Agricultural extension services have the potential to increase returns to innovation, but most require reform, better integration of e-extension, and adequate and sustained funding. Evidence from global extension reviews indicates that demand-driven, pluralistic, and decentralized extension systems—ones with adequate coverage and quality, and that integrate e-extension—can better serve the needs of a diverse and often scattered clientele. Efforts to promote such extension systems may require reform of core extension policies, capacity building among both public and private service providers, collective action among smallholders for promoting scale economies, professional management, and systematic demand articulation, as well as financial incentives for private and third-party service providers and for improved ICT connectivity.
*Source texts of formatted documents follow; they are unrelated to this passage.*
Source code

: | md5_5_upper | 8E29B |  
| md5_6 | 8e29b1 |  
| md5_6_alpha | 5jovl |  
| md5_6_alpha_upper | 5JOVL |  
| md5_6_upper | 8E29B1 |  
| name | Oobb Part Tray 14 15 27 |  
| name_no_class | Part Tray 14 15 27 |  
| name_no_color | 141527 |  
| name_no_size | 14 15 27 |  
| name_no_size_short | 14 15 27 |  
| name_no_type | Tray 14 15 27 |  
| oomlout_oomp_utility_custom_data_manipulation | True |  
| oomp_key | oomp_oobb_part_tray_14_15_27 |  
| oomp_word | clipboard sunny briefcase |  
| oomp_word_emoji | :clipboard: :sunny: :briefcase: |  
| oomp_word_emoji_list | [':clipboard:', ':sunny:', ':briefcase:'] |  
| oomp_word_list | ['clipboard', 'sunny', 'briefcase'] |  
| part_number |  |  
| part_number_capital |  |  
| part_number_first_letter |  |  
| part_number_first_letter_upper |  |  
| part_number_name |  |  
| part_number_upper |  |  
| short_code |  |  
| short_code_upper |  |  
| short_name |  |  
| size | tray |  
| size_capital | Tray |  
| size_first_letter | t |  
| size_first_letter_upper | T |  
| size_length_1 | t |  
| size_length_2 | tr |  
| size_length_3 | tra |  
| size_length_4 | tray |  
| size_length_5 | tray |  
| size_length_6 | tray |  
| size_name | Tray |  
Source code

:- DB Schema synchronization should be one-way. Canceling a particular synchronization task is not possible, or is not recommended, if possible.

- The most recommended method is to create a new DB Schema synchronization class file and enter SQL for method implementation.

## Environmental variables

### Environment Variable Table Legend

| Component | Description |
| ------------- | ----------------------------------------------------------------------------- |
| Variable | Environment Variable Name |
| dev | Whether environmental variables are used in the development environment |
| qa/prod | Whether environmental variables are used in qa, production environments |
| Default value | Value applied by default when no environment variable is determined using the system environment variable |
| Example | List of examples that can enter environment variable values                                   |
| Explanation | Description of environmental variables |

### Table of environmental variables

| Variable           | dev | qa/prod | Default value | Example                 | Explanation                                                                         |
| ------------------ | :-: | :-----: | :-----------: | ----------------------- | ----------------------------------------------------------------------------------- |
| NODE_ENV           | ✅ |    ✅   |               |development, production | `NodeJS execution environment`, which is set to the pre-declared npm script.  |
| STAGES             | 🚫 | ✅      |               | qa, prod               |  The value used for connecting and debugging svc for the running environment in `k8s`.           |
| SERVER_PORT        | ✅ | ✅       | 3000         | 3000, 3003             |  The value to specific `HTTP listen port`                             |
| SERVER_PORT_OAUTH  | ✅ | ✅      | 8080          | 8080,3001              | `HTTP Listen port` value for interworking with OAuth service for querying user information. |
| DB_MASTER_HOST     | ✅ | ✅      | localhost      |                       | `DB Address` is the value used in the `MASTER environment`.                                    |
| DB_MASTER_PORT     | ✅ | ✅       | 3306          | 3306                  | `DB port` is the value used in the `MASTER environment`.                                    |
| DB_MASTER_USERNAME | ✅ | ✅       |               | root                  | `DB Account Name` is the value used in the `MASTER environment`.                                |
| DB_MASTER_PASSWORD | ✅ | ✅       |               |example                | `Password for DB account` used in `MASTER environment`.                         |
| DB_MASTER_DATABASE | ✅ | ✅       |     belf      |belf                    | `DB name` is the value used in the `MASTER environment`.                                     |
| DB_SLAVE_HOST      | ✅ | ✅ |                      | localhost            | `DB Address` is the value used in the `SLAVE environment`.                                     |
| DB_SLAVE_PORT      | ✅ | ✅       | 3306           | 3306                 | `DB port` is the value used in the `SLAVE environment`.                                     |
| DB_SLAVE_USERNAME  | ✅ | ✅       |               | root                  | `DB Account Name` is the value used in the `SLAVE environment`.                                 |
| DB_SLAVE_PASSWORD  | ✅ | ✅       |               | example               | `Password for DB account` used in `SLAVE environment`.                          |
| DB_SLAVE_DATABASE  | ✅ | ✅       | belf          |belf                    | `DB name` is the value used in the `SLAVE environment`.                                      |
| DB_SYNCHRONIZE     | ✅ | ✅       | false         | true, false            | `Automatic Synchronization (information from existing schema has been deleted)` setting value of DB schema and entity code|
The countries that have been more successful in upgrading their agricultural extension systems have taken the actions outlined in box 7.3.

BOX 7.3

Good practices for policies on agricultural extension services

The following good practices have been implemented by countries that have more successfully upgraded their agricultural extension services:

• Ensuring adequate and sustained funding to develop more demand-driven, pluralistic, and decentralized extension systems (that is, improved coverage, content, and quality, realized in some dimensions in China, Indonesia, the philippines, and Vietnam) with integration of e-extension to improve the returns to agricultural innovation (for example, e-centers in China). • Adjusting policies to enhance pluralism and enable greater private and third-party service delivery (reforming laws, strengthening financial incentives, increasing capacity). • Increasing integration of e-extension, for example, through improved information and communication technology connectivity and farmer capacity, price incentives for information

and communication technology suppliers, and dedicated training programs to upgrade the skills of public and private extension agents and farmers (for example, e-training in China, the philippines, and Thailand). • Making extension services more demand-driven and innovation processes more inclusive by facilitating collective action among smallholders (as in China, Indonesia, and Thailand); setting up platforms and brokers (as in Chile, and to some extent China, Malaysia, and Thailand); establishing technology incubators and centers for technology transfer at the local and provincial levels (as in Vietnam) and other organizational forms of extension-research-farm or -firm links that systematically articulate farmer and firm demand for and feedback on knowledge and innovations (for example, technology demonstrations, cooperatives, and industry associations, as in China and Indonesia).